Problem: Reproduce word for word the records starting at the beginning and ending at the line that contains "considerada o maior edifício residencial do", with both ends included. Leave the pictures out of your answer.

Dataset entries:

※

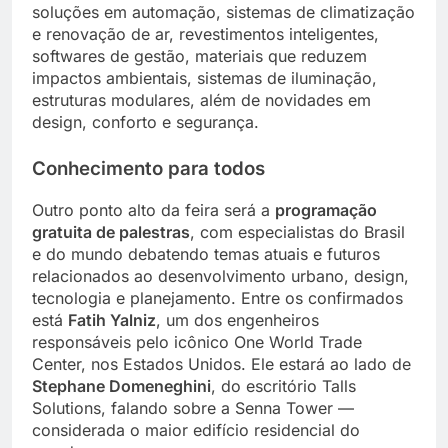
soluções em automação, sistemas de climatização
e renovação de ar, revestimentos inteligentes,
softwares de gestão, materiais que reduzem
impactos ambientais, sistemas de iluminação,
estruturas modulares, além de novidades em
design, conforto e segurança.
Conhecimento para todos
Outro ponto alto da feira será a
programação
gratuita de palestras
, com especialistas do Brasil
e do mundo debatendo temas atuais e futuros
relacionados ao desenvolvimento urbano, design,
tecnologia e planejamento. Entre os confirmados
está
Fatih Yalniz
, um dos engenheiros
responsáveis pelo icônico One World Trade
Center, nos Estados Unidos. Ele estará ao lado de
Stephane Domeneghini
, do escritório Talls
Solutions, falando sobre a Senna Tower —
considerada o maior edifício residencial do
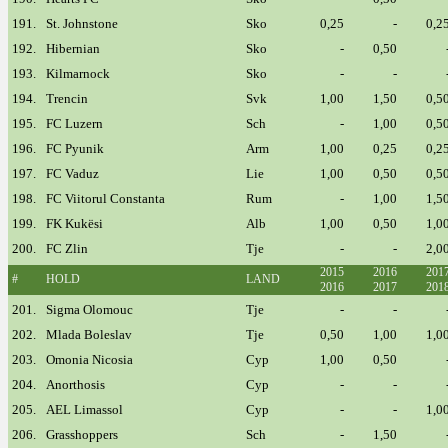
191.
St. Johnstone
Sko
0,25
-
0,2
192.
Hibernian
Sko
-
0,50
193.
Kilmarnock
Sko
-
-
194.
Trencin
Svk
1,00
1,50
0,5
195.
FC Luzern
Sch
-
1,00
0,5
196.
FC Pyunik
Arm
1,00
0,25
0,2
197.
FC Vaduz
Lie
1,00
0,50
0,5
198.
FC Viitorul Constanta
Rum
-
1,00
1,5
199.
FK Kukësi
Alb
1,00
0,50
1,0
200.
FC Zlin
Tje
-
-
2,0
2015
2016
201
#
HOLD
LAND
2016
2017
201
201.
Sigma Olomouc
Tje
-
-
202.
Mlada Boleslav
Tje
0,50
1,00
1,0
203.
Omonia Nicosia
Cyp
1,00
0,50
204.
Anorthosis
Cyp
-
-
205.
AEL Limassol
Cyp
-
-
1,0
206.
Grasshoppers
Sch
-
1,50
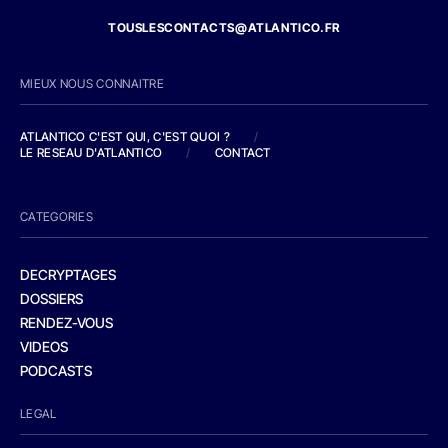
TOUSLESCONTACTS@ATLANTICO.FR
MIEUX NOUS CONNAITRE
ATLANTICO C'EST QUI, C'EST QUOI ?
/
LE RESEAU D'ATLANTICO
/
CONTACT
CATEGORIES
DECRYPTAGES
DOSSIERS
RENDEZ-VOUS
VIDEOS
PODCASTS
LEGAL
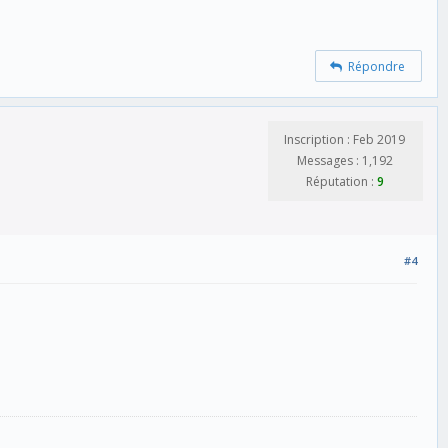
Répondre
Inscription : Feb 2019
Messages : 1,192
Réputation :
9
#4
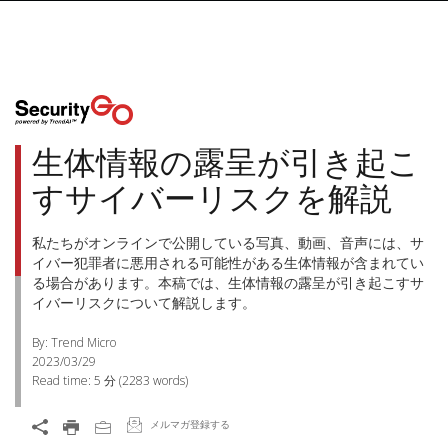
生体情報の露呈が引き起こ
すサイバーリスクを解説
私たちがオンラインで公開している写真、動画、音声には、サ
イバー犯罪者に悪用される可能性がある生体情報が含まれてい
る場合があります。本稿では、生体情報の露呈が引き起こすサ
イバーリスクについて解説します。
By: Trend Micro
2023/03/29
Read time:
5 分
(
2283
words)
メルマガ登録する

※

Solved problem:
soluções em automação, sistemas de climatização
e renovação de ar, revestimentos inteligentes,
softwares de gestão, materiais que reduzem
impactos ambientais, sistemas de iluminação,
estruturas modulares, além de novidades em
design, conforto e segurança.
Conhecimento para todos
Outro ponto alto da feira será a
programação
gratuita de palestras
, com especialistas do Brasil
e do mundo debatendo temas atuais e futuros
relacionados ao desenvolvimento urbano, design,
tecnologia e planejamento. Entre os confirmados
está
Fatih Yalniz
, um dos engenheiros
responsáveis pelo icônico One World Trade
Center, nos Estados Unidos. Ele estará ao lado de
Stephane Domeneghini
, do escritório Talls
Solutions, falando sobre a Senna Tower —
considerada o maior edifício residencial do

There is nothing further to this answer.